2021.12.03 |

Beleid voor verduurzaming is in aantocht. Maar als de uitvoering hapert, worden we cynisch. Erken dus particuliere initiatieven en laat mensen doen waar ze goed in zijn, vindt Peter van Rooy, directeur coöperatie NederLandBovenWater.

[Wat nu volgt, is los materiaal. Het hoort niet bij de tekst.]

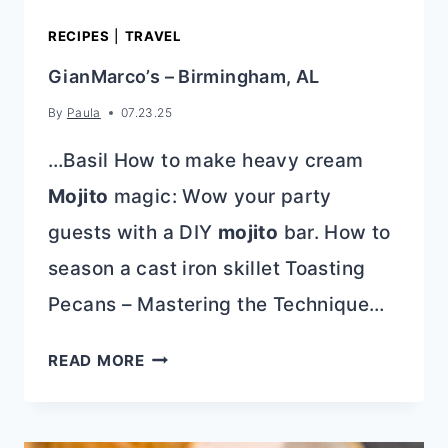
RECIPES
|
TRAVEL
GianMarco’s – Birmingham, AL
By
Paula
07.23.25
…Basil How to make heavy cream
Mojito
magic: Wow your party
guests with a DIY
mojito
bar. How to
season a cast iron skillet Toasting
Pecans – Mastering the Technique…
GIANMARCO’S
READ MORE
–
BIRMINGHAM,
AL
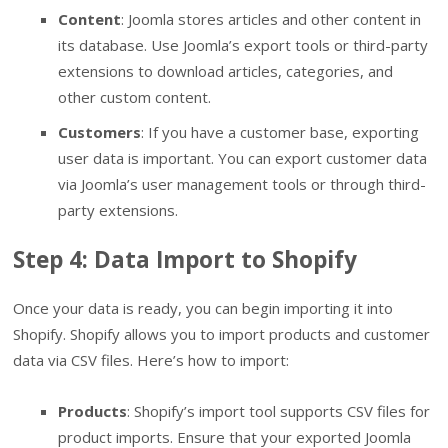
Content
: Joomla stores articles and other content in
its database. Use Joomla’s export tools or third-party
extensions to download articles, categories, and
other custom content.
Customers
: If you have a customer base, exporting
user data is important. You can export customer data
via Joomla’s user management tools or through third-
party extensions.
Step 4: Data Import to Shopify
Once your data is ready, you can begin importing it into
Shopify. Shopify allows you to import products and customer
data via CSV files. Here’s how to import:
Products
: Shopify’s import tool supports CSV files for
product imports. Ensure that your exported Joomla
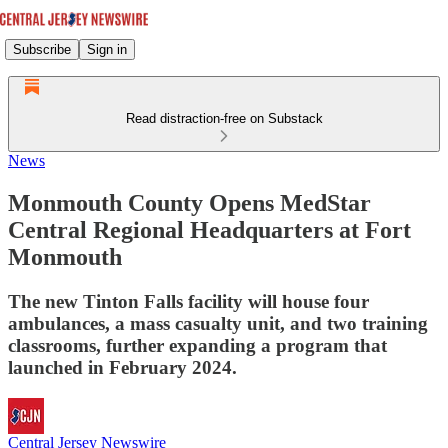
Subscribe
Sign in
Read distraction-free on Substack
News
Monmouth County Opens MedStar
Central Regional Headquarters at Fort
Monmouth
The new Tinton Falls facility will house four
ambulances, a mass casualty unit, and two training
classrooms, further expanding a program that
launched in February 2024.
Central Jersey Newswire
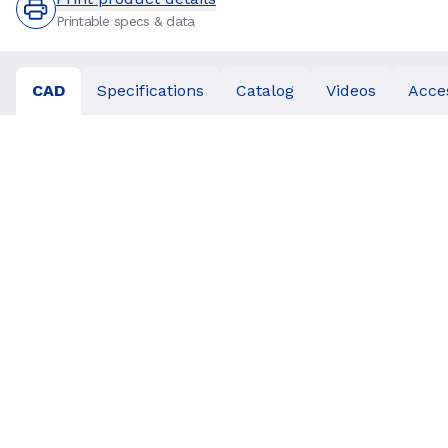
Printable specs & data
CAD
Specifications
Catalog
Videos
Acce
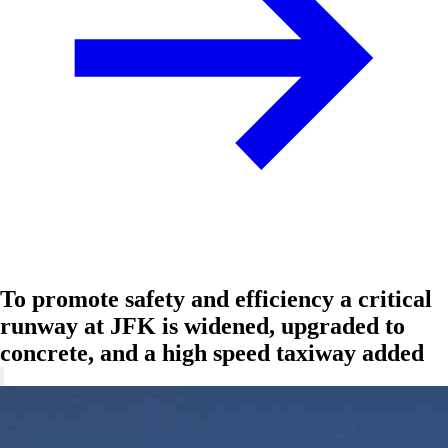
To promote safety and efficiency a critical
runway at JFK is widened, upgraded to
concrete, and a high speed taxiway added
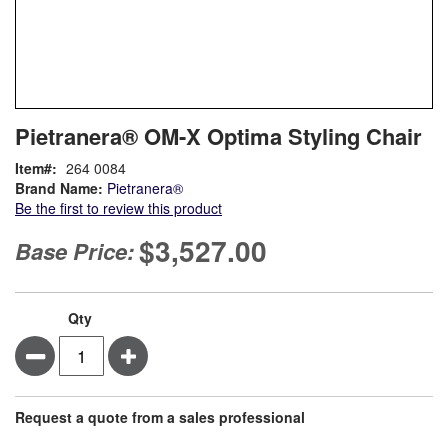
Skip
ContentArea
Pietranera® OM-X Optima Styling Chair
to
the
Item
264 0084
beginning
Brand Name:
Pietranera®
of
Be the first to review this product
the
images
$3,527.00
Base Price:
gallery
Qty
Minus
Plus
Request a quote from a sales professional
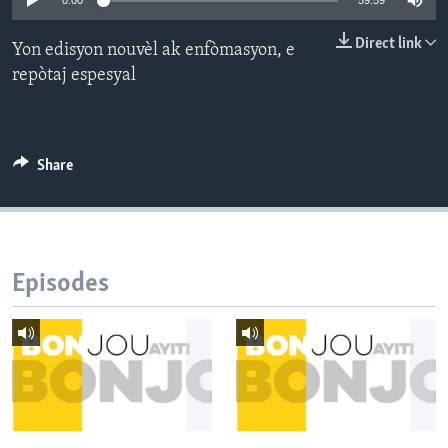
0:00
59:59
Languages
Direct link
Yon edisyon nouvèl ak enfòmasyon, e
repòtaj espesyal
Share
Episodes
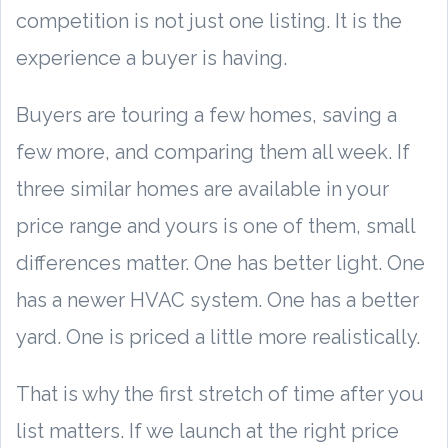
competition is not just one listing. It is the
experience a buyer is having.
Buyers are touring a few homes, saving a
few more, and comparing them all week. If
three similar homes are available in your
price range and yours is one of them, small
differences matter. One has better light. One
has a newer HVAC system. One has a better
yard. One is priced a little more realistically.
That is why the first stretch of time after you
list matters. If we launch at the right price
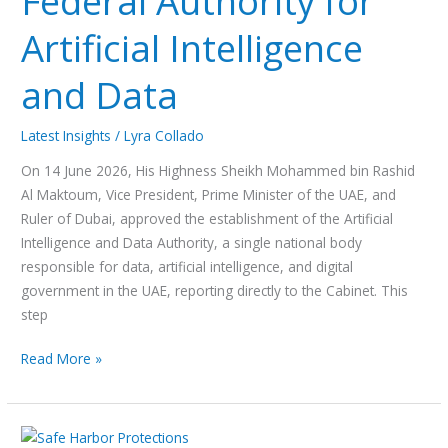
Federal Authority for
Artificial
Artificial Intelligence
Intelligence
and
and Data
Data
Latest Insights
/
Lyra Collado
On 14 June 2026, His Highness Sheikh Mohammed bin Rashid
Al Maktoum, Vice President, Prime Minister of the UAE, and
Ruler of Dubai, approved the establishment of the Artificial
Intelligence and Data Authority, a single national body
responsible for data, artificial intelligence, and digital
government in the UAE, reporting directly to the Cabinet. This
step
Read More »
Copyright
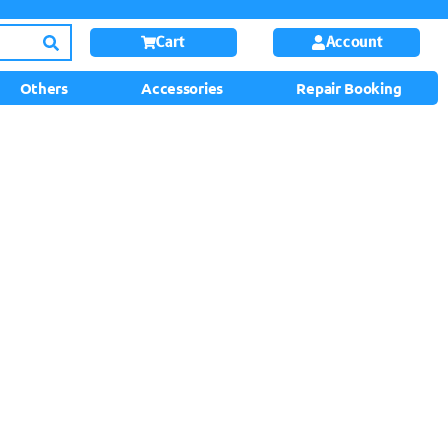
Cart
Account
Others
Accessories
Repair Booking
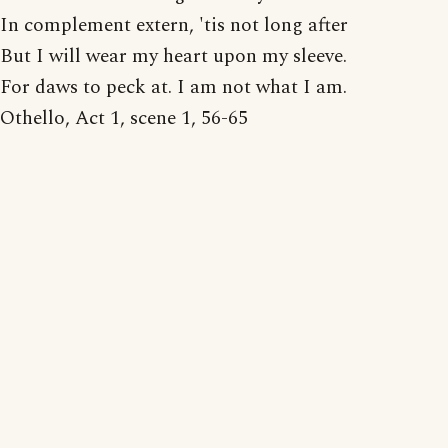
In complement extern, 'tis not long after
But I will wear my heart upon my sleeve.
For daws to peck at. I am not what I am.
Othello, Act 1, scene 1, 56-65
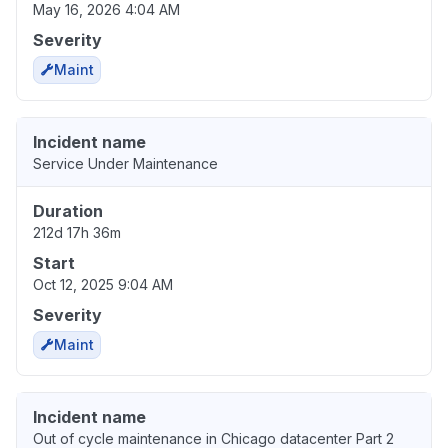
May 16, 2026 4:04 AM
Severity
Maint
Incident name
Service Under Maintenance
Duration
212d 17h 36m
Start
Oct 12, 2025 9:04 AM
Severity
Maint
Incident name
Out of cycle maintenance in Chicago datacenter Part 2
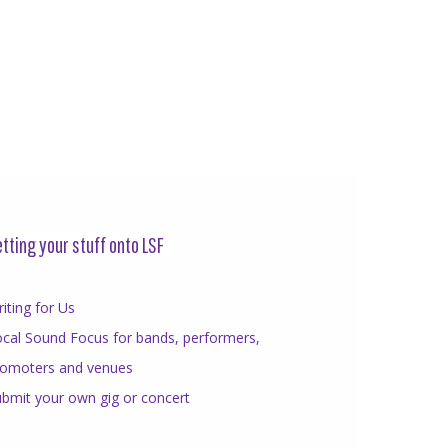
tting your stuff onto LSF
iting for Us
cal Sound Focus for bands, performers,
romoters and venues
bmit your own gig or concert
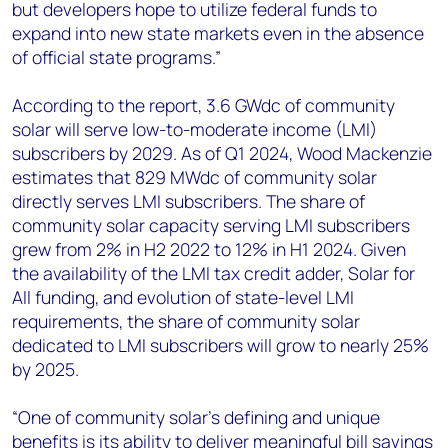
but developers hope to utilize federal funds to
expand into new state markets even in the absence
of official state programs.”
According to the report, 3.6 GWdc of community
solar will serve low-to-moderate income (LMI)
subscribers by 2029. As of Q1 2024, Wood Mackenzie
estimates that 829 MWdc of community solar
directly serves LMI subscribers. The share of
community solar capacity serving LMI subscribers
grew from 2% in H2 2022 to 12% in H1 2024. Given
the availability of the LMI tax credit adder, Solar for
All funding, and evolution of state-level LMI
requirements, the share of community solar
dedicated to LMI subscribers will grow to nearly 25%
by 2025.
“One of community solar’s defining and unique
benefits is its ability to deliver meaningful bill savings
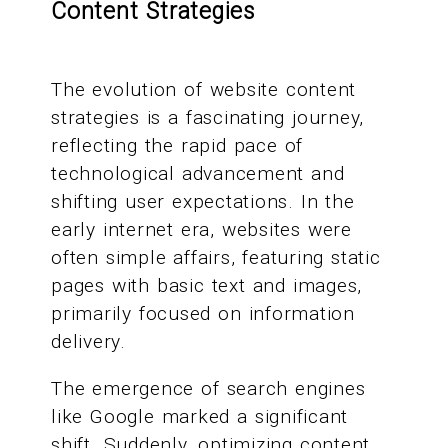
Content Strategies
The evolution of website content
strategies is a fascinating journey,
reflecting the rapid pace of
technological advancement and
shifting user expectations. In the
early internet era, websites were
often simple affairs, featuring static
pages with basic text and images,
primarily focused on information
delivery.
The emergence of search engines
like Google marked a significant
shift. Suddenly, optimizing content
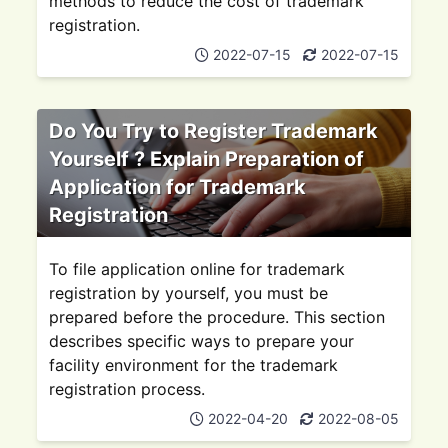
methods to reduce the cost of trademark
registration.
2022-07-15
2022-07-15
Do You Try to Register Trademark
Yourself ? Explain Preparation of
Application for Trademark
Registration
To file application online for trademark
registration by yourself, you must be
prepared before the procedure. This section
describes specific ways to prepare your
facility environment for the trademark
registration process.
2022-04-20
2022-08-05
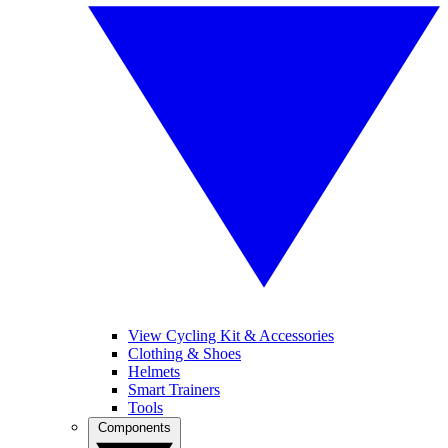
View Cycling Kit & Accessories
Clothing & Shoes
Helmets
Smart Trainers
Tools
Components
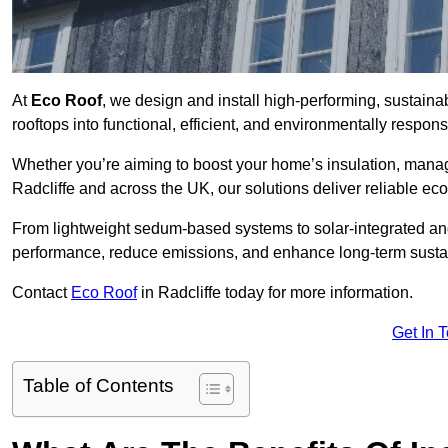
At
Eco Roof
, we design and install high-performing, sustaina
rooftops into functional, efficient, and environmentally respon
Whether you’re aiming to boost your home’s insulation, manage 
Radcliffe and across the UK, our solutions deliver reliable eco
From lightweight sedum-based systems to solar-integrated and 
performance, reduce emissions, and enhance long-term sustain
Contact
Eco Roof
in Radcliffe today for more information.
Get In 
Table of Contents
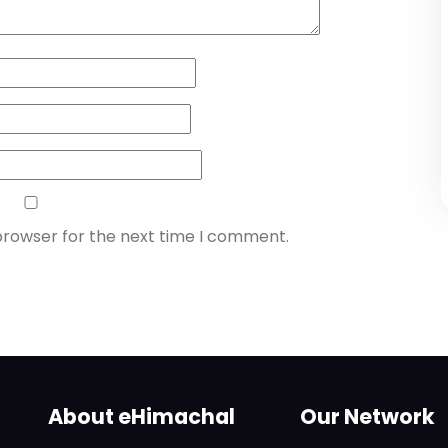
browser for the next time I comment.
About eHimachal
Our Network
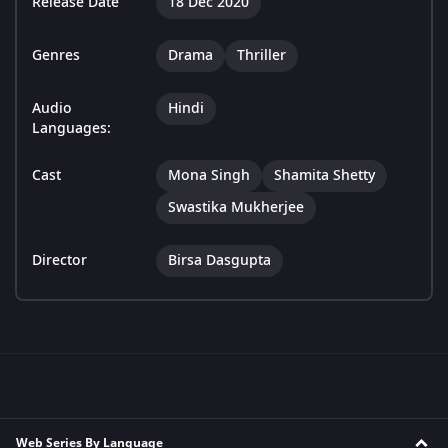
Release Date
18 Dec 2020
Genres
Drama
Thriller
Audio
Hindi
Languages:
Cast
Mona Singh
Shamita Shetty
Swastika Mukherjee
Director
Birsa Dasgupta
Web Series By Language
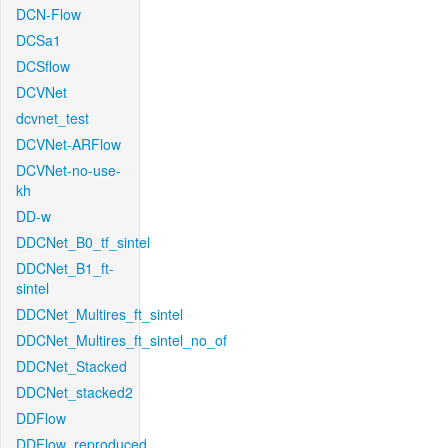
DCN-Flow
DCSa1
DCSflow
DCVNet
dcvnet_test
DCVNet-ARFlow
DCVNet-no-use-
kh
DD-w
DDCNet_B0_tf_sintel
DDCNet_B1_ft-
sintel
DDCNet_Multires_ft_sintel
DDCNet_Multires_ft_sintel_no_of
DDCNet_Stacked
DDCNet_stacked2
DDFlow
DDFlow_reproduced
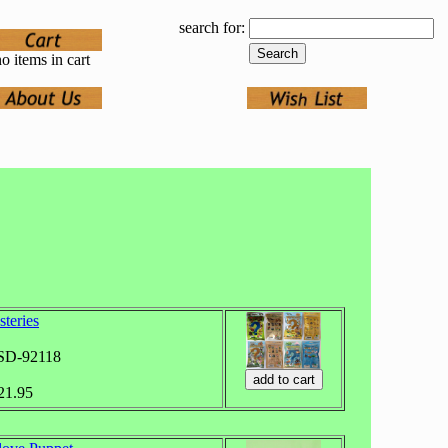
search for:
o items in cart
teries
ASD-92118
$21.95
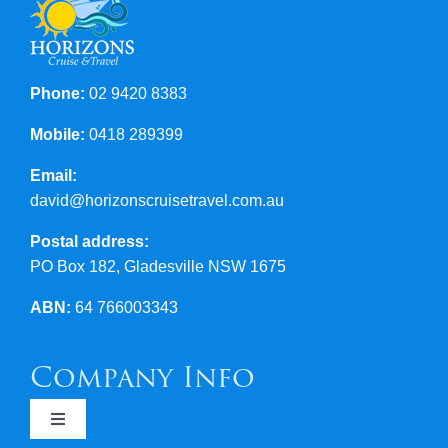
Phone:
02 9420 8383
Mobile:
0418 289399
Email:
david@horizonscruisetravel.com.au
Postal address:
PO Box 182, Gladesville NSW 1675
ABN:
64 766003343
Company Info
Toggle
Navigation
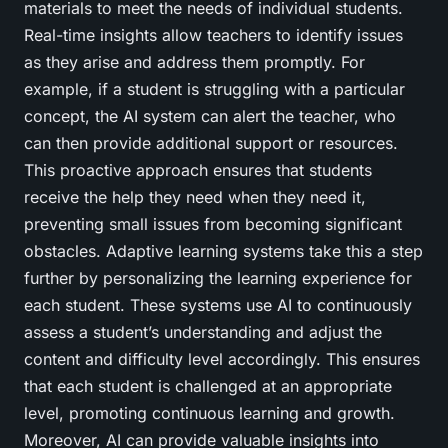
materials to meet the needs of individual students.
Real-time insights allow teachers to identify issues
as they arise and address them promptly. For
example, if a student is struggling with a particular
concept, the AI system can alert the teacher, who
can then provide additional support or resources.
This proactive approach ensures that students
receive the help they need when they need it,
preventing small issues from becoming significant
obstacles. Adaptive learning systems take this a step
further by personalizing the learning experience for
each student. These systems use AI to continuously
assess a student’s understanding and adjust the
content and difficulty level accordingly. This ensures
that each student is challenged at an appropriate
level, promoting continuous learning and growth.
Moreover, AI can provide valuable insights into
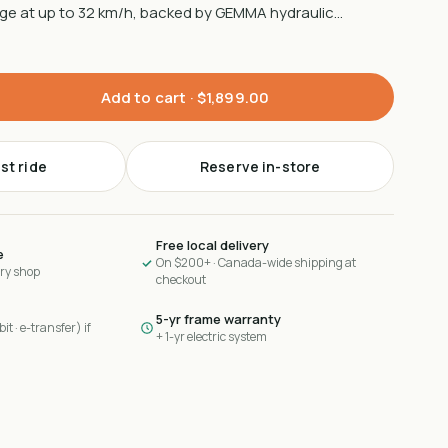
nge at up to 32 km/h, backed by GEMMA hydraulic…
Add to cart ·
$1,899.00
st ride
Reserve in-store
Free local delivery
e
On $200+ · Canada-wide shipping at
ary shop
checkout
5-yr frame warranty
it · e-transfer) if
+ 1-yr electric system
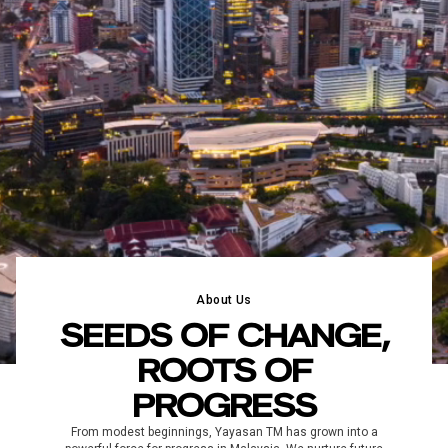
About Us
SEEDS OF CHANGE,
ROOTS OF
PROGRESS
From modest beginnings, Yayasan TM has grown into a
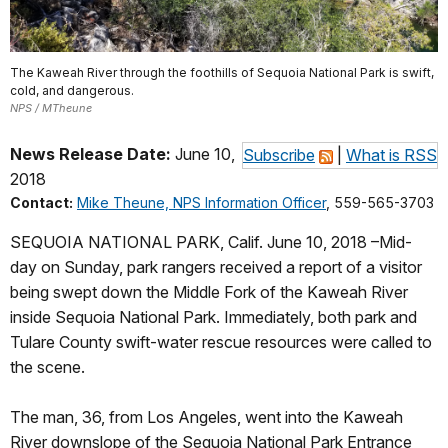
The Kaweah River through the foothills of Sequoia National Park is swift,
cold, and dangerous.
NPS / MTheune
News Release Date:
June 10,
Subscribe
|
What is RSS
2018
Contact:
Mike Theune, NPS Information Officer
, 559-565-3703
SEQUOIA NATIONAL PARK, Calif. June 10, 2018 –Mid-
day on Sunday, park rangers received a report of a visitor
being swept down the Middle Fork of the Kaweah River
inside Sequoia National Park. Immediately, both park and
Tulare County swift-water rescue resources were called to
the scene.
The man, 36, from Los Angeles, went into the Kaweah
River downslope of the Sequoia National Park Entrance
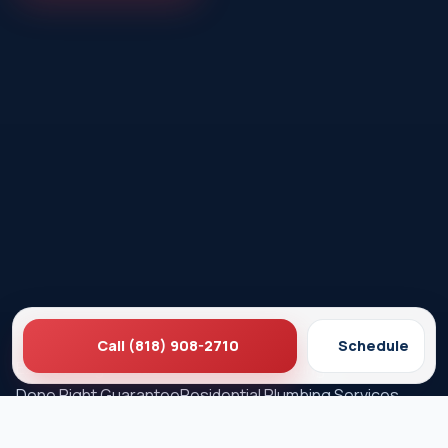
Call (818) 908-2710
Schedule
Ez Plumbing
Contact Us
About EZ Plumbing
Done Right Guarantee
Residential Plumbing Services
Commercial Services
Ez Plumbing ®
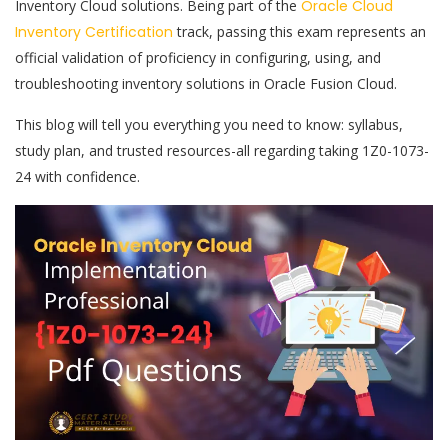
Inventory Cloud solutions. Being part of the
Oracle Cloud
Inventory Certification
track, passing this exam represents an
official validation of proficiency in configuring, using, and
troubleshooting inventory solutions in Oracle Fusion Cloud.
This blog will tell you everything you need to know: syllabus,
study plan, and trusted resources-all regarding taking 1Z0-1073-
24 with confidence.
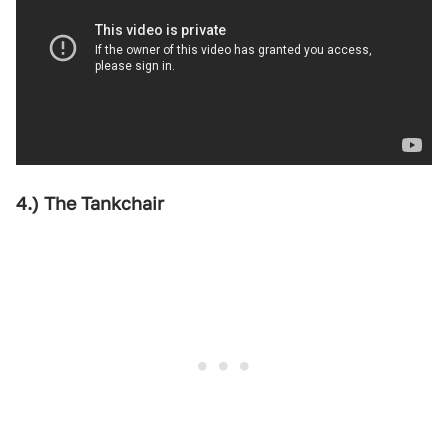
4.) The Tankchair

Nederland is een land van particuliere initiatieven. Of het nou gaat om ­waterschappen, water­leidingbedrijven, vuilophaaldiensten, spoorwegen, energiebedrijven of woningcorporaties, het begon met mensen die met elkaar iets wilden bereiken wat er nog niet was. Zodra een initiatief in een brede maatschappelijke behoefte bleek te voorzien, trokken overheden het naar zich toe.
Dit patroon bestond eeuwenlang, tot de Tweede Wereldoorlog. Daarna nodigden honger, armoede en woningnood uit tot een krachtige rijksoverheid. In korte tijd kwam er een miljoen woningen bij en nam de welvaart zienderogen toe. Nederland werd gidsland voor economisch herstel.

Hangmat
Gesterkt door dit succes trok het Rijk steeds meer taken naar zich toe en schiep een verzorgingsstaat. Het bedoelde vangnet werd een onbedoelde hangmat. Rond 1980 schoten publieke uitgaven, inflatie en werkloosheid omhoog. In 1982 besloot het kabinet-Van Agt II dat de wederopbouw was volbracht.
Nederland verkeerde inmiddels in de greep van de Angelsaksische overtuiging dat alleen marktpartijen in staat zouden zijn het tij te keren. Onze overheid werd bondgenoot van private partijen en ging particulieren als klanten zien. Nieuwe particuliere initiatieven, die dankzij onze eeuwenoude traditie bleven ontstaan, liepen steeds vaker aan tegen bureaucratie en regelgeving. Succesvolle uitzonderingen gingen steevast gepaard met bijzondere omstandigheden en uitzonderlijke mentale energie en doorzettingskracht van initiatiefnemers. Een goed voorbeeld is Eva-Lanxmeer in Culemborg, de eerste duurzame woonwijk in Nederland als levenswerk van een enkeling.

Publieke uitverkoop
Rond de eeuwwisseling ontstond het beeld van een verweesde samenleving. Particulieren voelden zich in de steek gelaten door een overheid die zich ging gedragen als een bedrijf om zo beter aansluiting te vinden bij echte bedrijven. De burgers konden aankloppen bij echte bedrijven waar overheidsdiensten zich beperkten tot ondersteuning. Zelfs kennisontwikkeling werd neergelegd bij ondernemers. De huidige boosheid in de samenleving houdt ongetwijfeld ook verband met deze publieke uitverkoop.
Op dit moment staat Nederland, als deel van een globaliserend systeem, voor tal van transities om te verduurzamen. Dat wordt waarschijnlijk een ingrijpender operatie dan de wederopbouw na de Tweede Wereldoorlog.
De enorme verscheidenheid van opgaven vraagt erom juist niet alles bij het Rijk neer te leggen. Innovaties komen niet uit het systeem zelf voort. Het komt aan op samenspel tussen vooral het Rijk, gemeenten als dichtst bij de ­samenleving staande overheden, en par­ticulieren en ondernemers die een ­bijdrage willen en kunnen leveren.
Recente voorbeelden laten zien waar mensen toe in staat zijn: windparken, zonneparken, voedselbanken, voedselbossen, herenboeren, buurtzorg, leenauto’s, buurttaxi’s, circulair bouwen, watervasthoudende daktuinen, tegels lichten in tuinen, musea, wonen op terpen, grond voor natuur, opvang van daklozen, voorzieningen in kleine kernen, enzovoorts.

Bureaucratie
Het nieuwe kabinet is er vooral voor een overtuigende visie die de sa­menleving vertrouwen geeft. Stoere taal van bestuurlijke ego’s werkt averechts. Erken liever dat particulier initiatief kan bijdragen aan de uitvoering van rijksbeleid en daarnaast aan regionale en lokale initiatieven. Stel middelen beschikbaar en, nog een stuk belangrijker, ruim bureaucratie die verduurzaming remt uit de weg.